What to produce - Set the data down exactly as it stands, and keep its pictures out.

Input material -
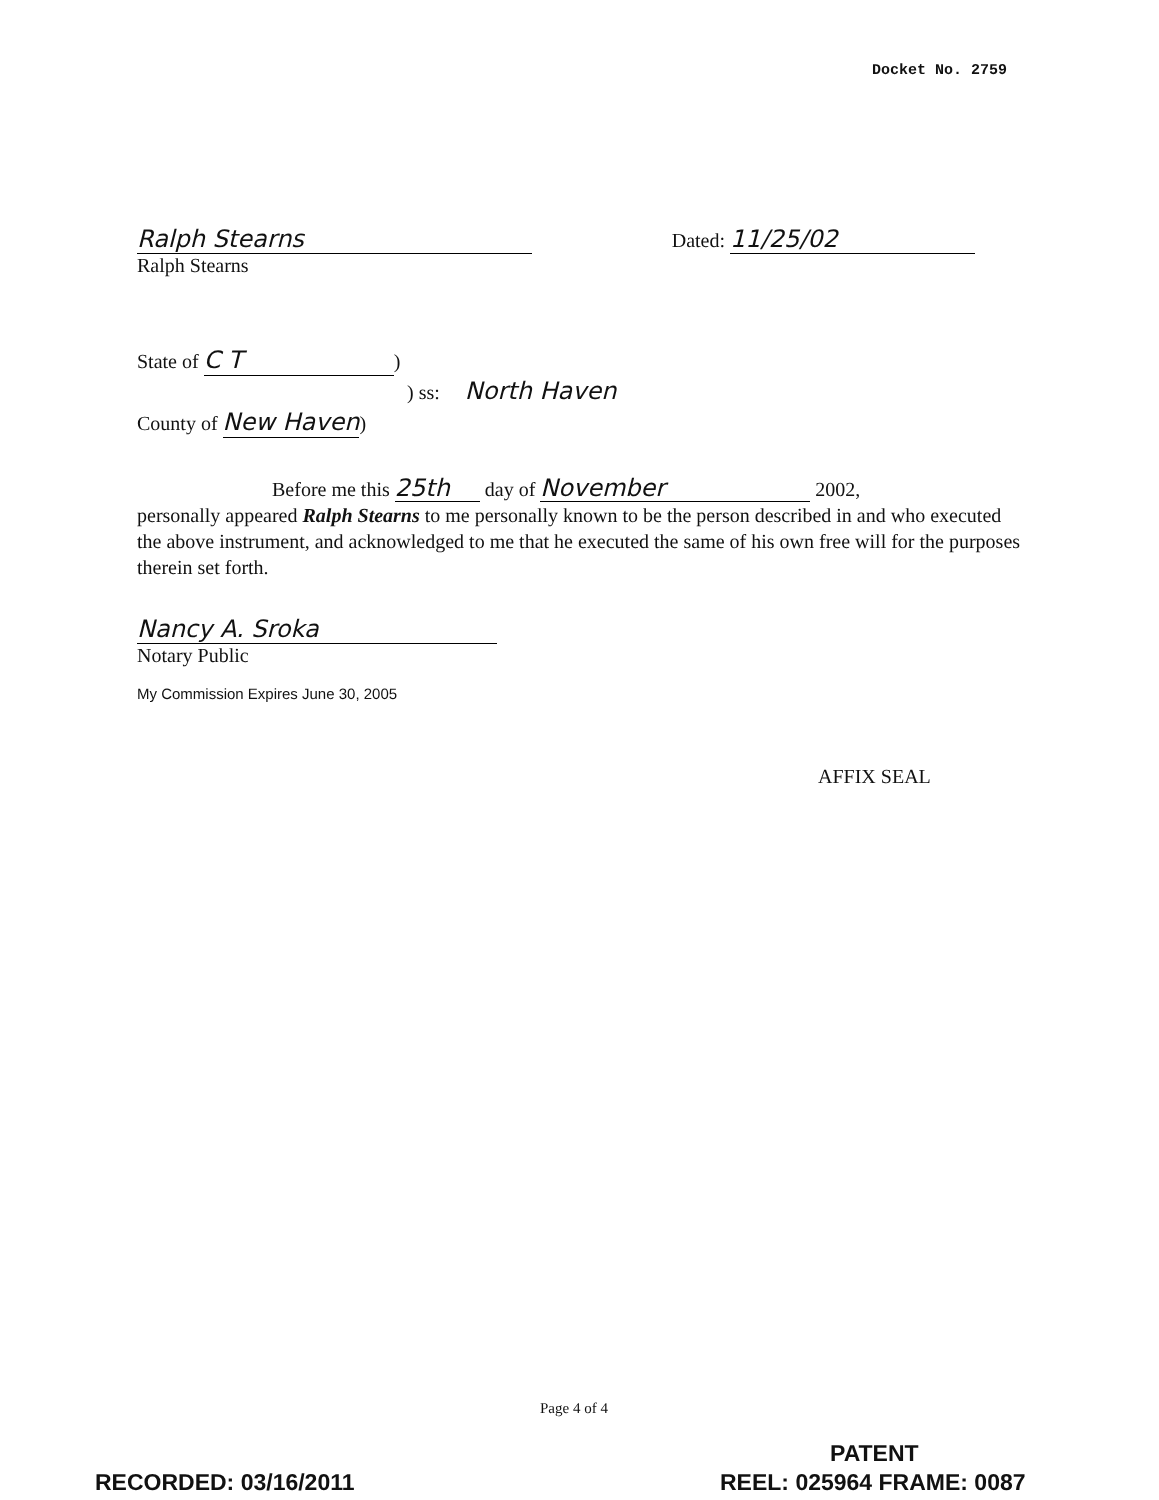Docket No. 2759
Ralph Stearns
Ralph Stearns
Dated: 11/25/02
State of C T)
) ss: North Haven
County of New Haven)
Before me this 25th day of November 2002,
personally appeared Ralph Stearns to me personally known to be the person described in and who executed the above instrument, and acknowledged to me that he executed the same of his own free will for the purposes therein set forth.
Nancy A. Sroka
Notary Public
My Commission Expires June 30, 2005
AFFIX SEAL
Page 4 of 4
PATENT
RECORDED: 03/16/2011 REEL: 025964 FRAME: 0087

Exercise answer -
Docket No. 2759
Ralph Stearns
Ralph Stearns
Dated: 11/25/02
State of C T)
) ss: North Haven
County of New Haven)
Before me this 25th day of November 2002,
personally appeared Ralph Stearns to me personally known to be the person described in and who executed the above instrument, and acknowledged to me that he executed the same of his own free will for the purposes therein set forth.
Nancy A. Sroka
Notary Public
My Commission Expires June 30, 2005
AFFIX SEAL
Page 4 of 4
PATENT
RECORDED: 03/16/2011 REEL: 025964 FRAME: 0087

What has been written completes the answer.